Terra Cotta Friezes

Three commemorative terra cotta panels depict four military men surrounding the City seal. Twice the City Hall Commission had ordered the panels changed, the first for military accuracy and the second time for “inappropriate” facial expressions. Tradition holds that Stickney, or a much angered craftsman, created in the granite face caricatures of the City Hall Commissioners. One of the cavalrymen also held a bronze bugle in his hand which has since been lost.

These friezes were carved by the artist Henry Plasschaert (1861 – 1940)– sculptor from Ghent, Belgium who emigrated to the United States in 1881. He was a very talented and highly regarded sculptor, who resided primarily in the Philadelphia area. He taught modeling at UPenn from 1892-1897, was the head of the Decorative Sculpture Department run at the school by the Philadelphia Museum of Art during that same time.
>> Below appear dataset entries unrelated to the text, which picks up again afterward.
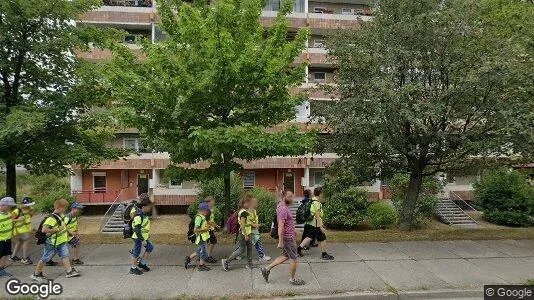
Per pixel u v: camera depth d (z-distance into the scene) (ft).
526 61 32.60
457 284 22.35
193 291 20.85
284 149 29.14
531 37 36.73
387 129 32.81
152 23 83.46
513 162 37.45
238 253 24.88
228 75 28.78
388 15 38.29
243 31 32.32
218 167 32.94
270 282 22.30
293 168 88.89
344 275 23.66
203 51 28.91
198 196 68.90
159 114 29.25
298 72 33.83
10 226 23.43
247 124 27.50
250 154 30.96
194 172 33.68
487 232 37.99
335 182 62.03
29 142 36.40
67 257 23.08
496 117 31.04
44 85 37.78
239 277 23.17
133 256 23.45
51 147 36.24
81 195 81.87
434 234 36.40
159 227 69.10
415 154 37.09
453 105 32.86
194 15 29.68
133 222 23.54
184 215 81.82
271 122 34.76
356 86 34.96
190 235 24.49
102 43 39.73
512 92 31.27
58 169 40.83
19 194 98.84
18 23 33.71
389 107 30.17
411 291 21.24
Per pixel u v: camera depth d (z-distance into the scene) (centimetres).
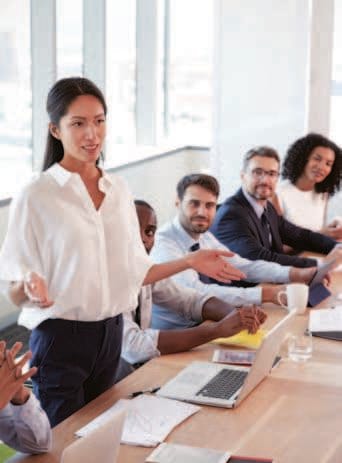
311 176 522
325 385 275
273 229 480
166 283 354
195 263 293
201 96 891
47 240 261
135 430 236
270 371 286
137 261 284
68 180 261
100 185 268
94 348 266
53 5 617
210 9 866
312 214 532
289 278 406
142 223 353
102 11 716
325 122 649
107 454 192
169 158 850
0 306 561
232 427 240
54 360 264
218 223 452
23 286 257
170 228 390
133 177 773
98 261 263
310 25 637
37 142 635
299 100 650
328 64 641
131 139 842
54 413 265
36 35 622
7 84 604
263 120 657
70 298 260
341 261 445
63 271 261
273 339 268
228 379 275
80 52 707
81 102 259
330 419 247
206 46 874
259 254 439
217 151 670
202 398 258
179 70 888
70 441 231
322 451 225
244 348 312
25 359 203
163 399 259
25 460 219
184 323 364
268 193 457
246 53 653
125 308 273
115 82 777
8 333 561
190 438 232
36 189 261
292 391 269
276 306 370
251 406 256
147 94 844
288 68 647
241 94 659
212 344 317
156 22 827
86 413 249
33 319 263
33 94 628
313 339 324
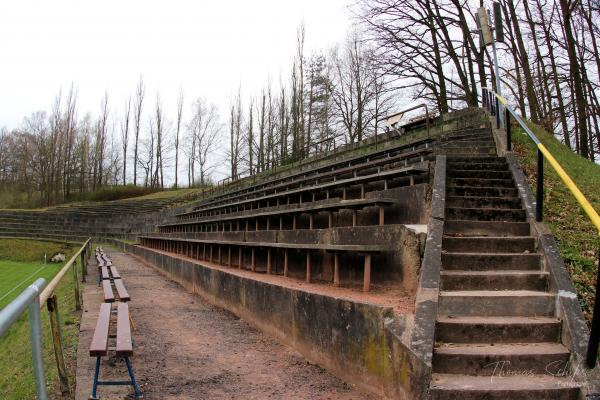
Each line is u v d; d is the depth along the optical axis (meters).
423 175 9.36
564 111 21.62
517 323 4.86
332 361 5.62
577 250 6.44
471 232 6.91
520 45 19.09
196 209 29.89
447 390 4.01
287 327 6.96
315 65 41.53
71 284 14.30
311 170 18.28
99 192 62.03
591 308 5.30
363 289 7.14
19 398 5.13
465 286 5.67
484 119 13.83
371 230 7.62
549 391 4.05
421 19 23.72
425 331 4.45
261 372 5.77
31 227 45.50
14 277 21.22
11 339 8.59
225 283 10.20
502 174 8.70
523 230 6.88
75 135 72.88
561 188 8.65
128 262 22.95
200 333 7.89
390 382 4.52
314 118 40.97
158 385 5.26
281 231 11.18
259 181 27.55
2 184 71.69
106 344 4.55
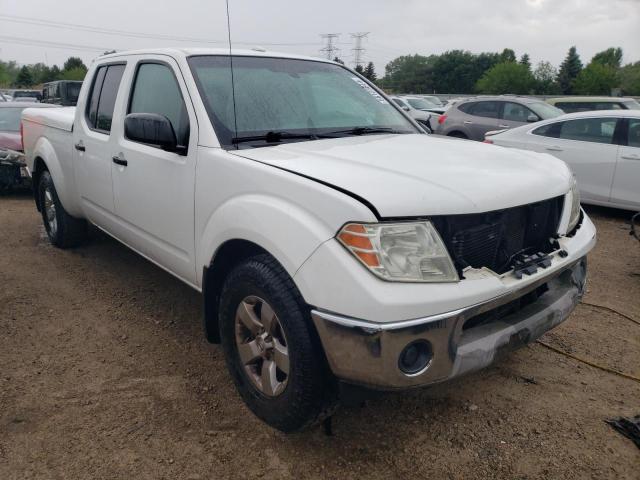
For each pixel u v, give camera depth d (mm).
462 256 2338
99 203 4211
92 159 4172
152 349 3537
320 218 2256
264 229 2422
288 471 2484
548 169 2932
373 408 2947
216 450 2607
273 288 2396
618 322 4031
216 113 3053
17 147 8180
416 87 118938
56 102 20906
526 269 2494
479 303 2250
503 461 2568
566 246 2811
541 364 3412
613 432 2777
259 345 2631
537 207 2672
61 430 2715
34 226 6484
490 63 111750
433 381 2223
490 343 2369
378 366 2121
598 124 7547
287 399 2459
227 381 3180
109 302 4250
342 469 2502
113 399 2980
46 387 3078
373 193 2223
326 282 2174
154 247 3520
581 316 4133
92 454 2557
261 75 3465
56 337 3674
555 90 88625
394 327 2074
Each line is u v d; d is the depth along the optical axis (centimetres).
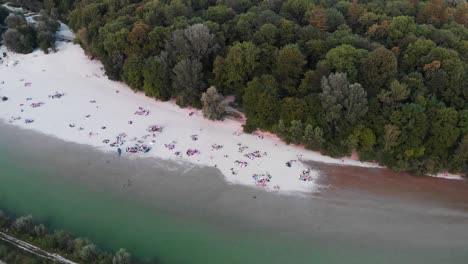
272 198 9306
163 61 12381
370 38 13238
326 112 10350
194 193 9475
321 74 10856
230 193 9450
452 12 14350
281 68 11525
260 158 10469
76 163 10419
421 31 12825
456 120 9756
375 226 8656
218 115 11719
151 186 9688
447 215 8906
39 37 16075
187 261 7988
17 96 13212
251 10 14862
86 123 11862
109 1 16000
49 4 18812
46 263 7581
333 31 13838
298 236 8450
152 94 12812
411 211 9000
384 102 10162
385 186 9656
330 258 8025
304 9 14538
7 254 7700
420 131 9775
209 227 8681
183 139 11169
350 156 10469
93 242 8338
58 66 15050
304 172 10025
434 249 8175
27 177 10081
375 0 15550
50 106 12675
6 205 9281
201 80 12275
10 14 17325
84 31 14900
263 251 8175
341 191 9500
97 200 9375
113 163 10369
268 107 10744
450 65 10706
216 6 14988
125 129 11588
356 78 10988
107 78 14225
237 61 11725
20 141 11225
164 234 8550
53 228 8669
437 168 9881
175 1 15262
He was also listed as a professor of sculpture at the Pennsylvania Museum of Arts and School of Industrial Arts in 1894. Later in life he worked for the Boston Terra Cotta Company and later for Stephen, Leach and Conklin Company of Philadelphia.
His work is known throughout the Northeast, including the UPenn gargoyles which are vivid including an animal biting the stone, mythical creatures, and even a monkey holding a diploma, the Barnum Museum in Bridgeport, CT, various banks, community buildings, and even a vaudeville venue, the Colonial Theater in Hagerstown, MD, which he signed his work. Rumor has it that he is the only terra cotta artists that is known to have signed his work on the façade of a NYC building, which was the German American Shooting Club building in the St. Mark’s district of NY.